* _PROBLEM DETAILS_
Count how many of the rows below contain the string "fútbol", with uppercase and lowercase treated as different. Reply with the number alone.

* _SUPPLIED MATERIAL_

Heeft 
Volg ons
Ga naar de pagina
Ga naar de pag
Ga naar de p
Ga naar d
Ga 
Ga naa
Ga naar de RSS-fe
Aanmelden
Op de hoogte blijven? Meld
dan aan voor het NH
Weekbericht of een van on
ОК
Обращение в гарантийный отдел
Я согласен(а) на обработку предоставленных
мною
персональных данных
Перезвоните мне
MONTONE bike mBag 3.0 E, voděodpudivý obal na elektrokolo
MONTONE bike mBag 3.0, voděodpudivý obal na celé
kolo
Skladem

...

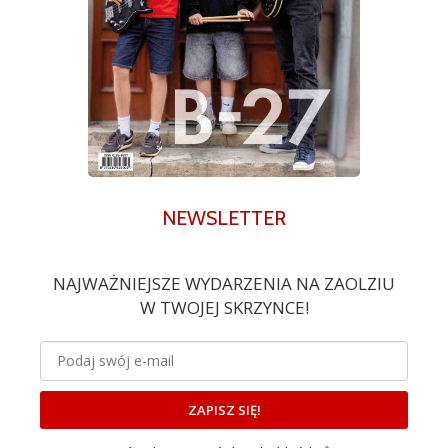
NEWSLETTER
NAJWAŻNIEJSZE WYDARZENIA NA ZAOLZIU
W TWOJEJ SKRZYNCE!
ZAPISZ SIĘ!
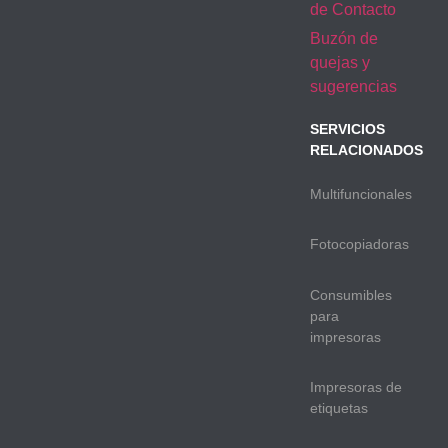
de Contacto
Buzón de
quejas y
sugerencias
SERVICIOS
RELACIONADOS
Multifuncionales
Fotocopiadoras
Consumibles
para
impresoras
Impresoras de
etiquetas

--

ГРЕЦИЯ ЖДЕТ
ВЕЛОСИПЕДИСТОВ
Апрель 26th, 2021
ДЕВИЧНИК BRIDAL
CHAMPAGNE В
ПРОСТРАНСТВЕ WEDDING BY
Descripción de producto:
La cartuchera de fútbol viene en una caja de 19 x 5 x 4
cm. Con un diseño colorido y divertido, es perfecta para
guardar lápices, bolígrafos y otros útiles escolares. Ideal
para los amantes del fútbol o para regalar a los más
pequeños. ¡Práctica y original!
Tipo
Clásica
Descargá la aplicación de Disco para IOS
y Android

* _RESPONSE TO THE TASK_
2